Six seasons is a long time in reality TV. Idol’s three judges have hardened (or, in the case of Paula Abdul, disintegrated) irretrievably into their various personae, catch phrases, and favorite sweaters and all. Randy Jackson sits dense and immovable beneath his armature of good fellowship, heavy forearms on the desk, saying “What’s up, dawg?” and leaking that fatal bass chuckle when he smells someone’s doom. Cowell leans back and sucks his pen, or swivels waspishly on his chair. And Paula is multi-hued, volatile, in a permanent dither of helpless generosity. Silently she implores each contestant to be wonderful. “I think you’re very special,” she manages, eyes brimming, at the end of every performance. When Cowell goes over the line, she erupts in fragrant protest: “You’re such an asshole!”, paddling at him with dazed little hands. Her style shifts: one day she is an exotic flutter of colored silks, like a miniature heathen army, with Gypsy hoops clanking at her ears; the next it’s a coppery metallic top, nude lipstick, and gleaming pats of bronzer on her cheeks. But her love is constant; her love is sustenance and succor. At the New York auditions she went briefly AWOL, and the contestants were horrified: how to survive in there without the heat of Paula’s love?

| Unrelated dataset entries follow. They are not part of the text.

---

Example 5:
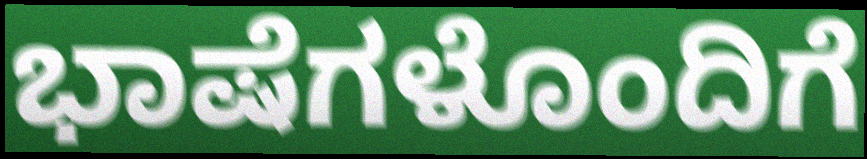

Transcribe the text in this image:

ಭಾಷೆಗಳೊಂದಿಗೆ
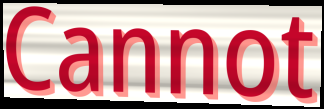
Cannot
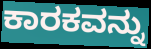
ಕಾರಕವನ್ನು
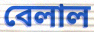
বেলাল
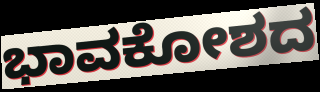
ಭಾವಕೋಶದ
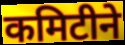
कमिटीने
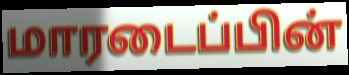
மாரடைப்பின்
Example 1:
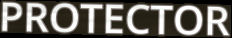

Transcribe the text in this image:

PROTECTOR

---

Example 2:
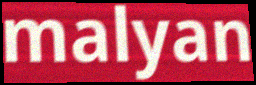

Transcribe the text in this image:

malyan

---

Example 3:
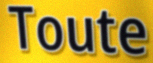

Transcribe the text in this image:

Toute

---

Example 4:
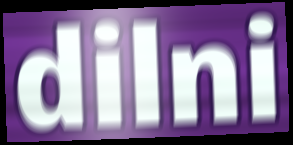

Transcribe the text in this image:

dilni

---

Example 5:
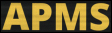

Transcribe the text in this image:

APMS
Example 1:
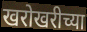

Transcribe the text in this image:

खरोखरीच्या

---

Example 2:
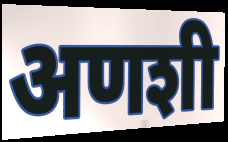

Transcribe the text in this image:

Cowell, of course, is what they’re most afraid of, him and his cold-voiced English pejoratives. “Pointless,” “hideous,” “dreadful,” “appalling,” “ghastly,” and — the very icicle point of offensiveness — “rubbish.” To the feistier auditionees it is as if he had invented the word “rubbish,” as if it came out of some private jabberwocky of insult. “Aw, ruckush! Muffish!” retorted an angry woman in New York. High-camp avenger Ian Benardo heard it halfway through his drawled rendition of “Gloria” and threw a fit: “That’s British for garbage? Like what is that? Like rubbish? Who says that word even?” His chinchilla wrap twitched in fury. “You’re not even American and you’re in MY country and you’re going to tell ME what an American Idol is?!”

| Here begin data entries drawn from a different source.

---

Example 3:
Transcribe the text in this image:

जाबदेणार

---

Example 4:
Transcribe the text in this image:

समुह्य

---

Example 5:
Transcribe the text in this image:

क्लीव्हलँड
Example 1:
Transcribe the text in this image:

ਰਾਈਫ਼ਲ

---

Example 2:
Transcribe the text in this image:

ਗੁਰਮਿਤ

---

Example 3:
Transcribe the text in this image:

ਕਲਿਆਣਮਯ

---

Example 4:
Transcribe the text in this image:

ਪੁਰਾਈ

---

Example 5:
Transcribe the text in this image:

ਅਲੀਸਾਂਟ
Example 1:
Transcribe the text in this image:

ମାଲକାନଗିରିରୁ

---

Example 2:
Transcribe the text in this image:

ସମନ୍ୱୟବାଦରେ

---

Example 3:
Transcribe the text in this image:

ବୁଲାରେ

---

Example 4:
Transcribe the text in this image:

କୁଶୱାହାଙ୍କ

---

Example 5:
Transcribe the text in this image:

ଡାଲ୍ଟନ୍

But being rubbished by Cowell is the whole point of American Idol, and the reason the show has been the biggest thing on TV for the past five years. Each successive season seems to tap into a vaster ferment of delusion, a wilder and more desperate underworld of gibbering no-talents, and it has fallen to Cowell alone to sort them out. Randy is too impermeably jovial, Paula too scattered and all-mothering; only nasty Simon can deal the death blow. “Your future involves not singing,” he promised one teenager, a spotty boy who had augmented his vocal performance by dismally hopping about with some feathered juggling sticks. The boy came roaring out of the audition room with tears and curses — “Fuck him! [bleeped, of course, by Fox] He said that I sum up Minneapolis! That it’s my fault Minneapolis has no talent!” — but even here (poor kid!) one could see the justice of it: Cowell had stung him into life, out of the drabness of his dreaming and into full-color reality.
Cowell is no respecter of the vulnerable, and as well as inducing paroxysms of piety in his show-biz peers (“The whole thing, it’s terribly sad to me,” lamented Rosie O’Donnell recently), his cruelty has spawned a secondary industry of victimhood. Special Olympian Jonathan Jayne and his equally special friend Kenneth Briggs — described by Cowell as looking “like one of those creatures that live in the jungle with those massive eyes” — got booted off Idol straight onto the couches of The View, where their hurt feelings were massaged by the ladies. Then Jimmy Kimmel sent them to the Super Bowl. The aforementioned Ian Benardo was interviewed by Larry King, as was Chris Henry, whose pure castrato voice had moved Cowell to suggest that he should be singing “in a dress and stilettos.” (Growled Larry: “Was that rude, Chris?”) Cowell is also reliably lecherous. When a shapely contestant leaves the audition room, his eyes make a quick dip asswards — the camera never fails to catch it.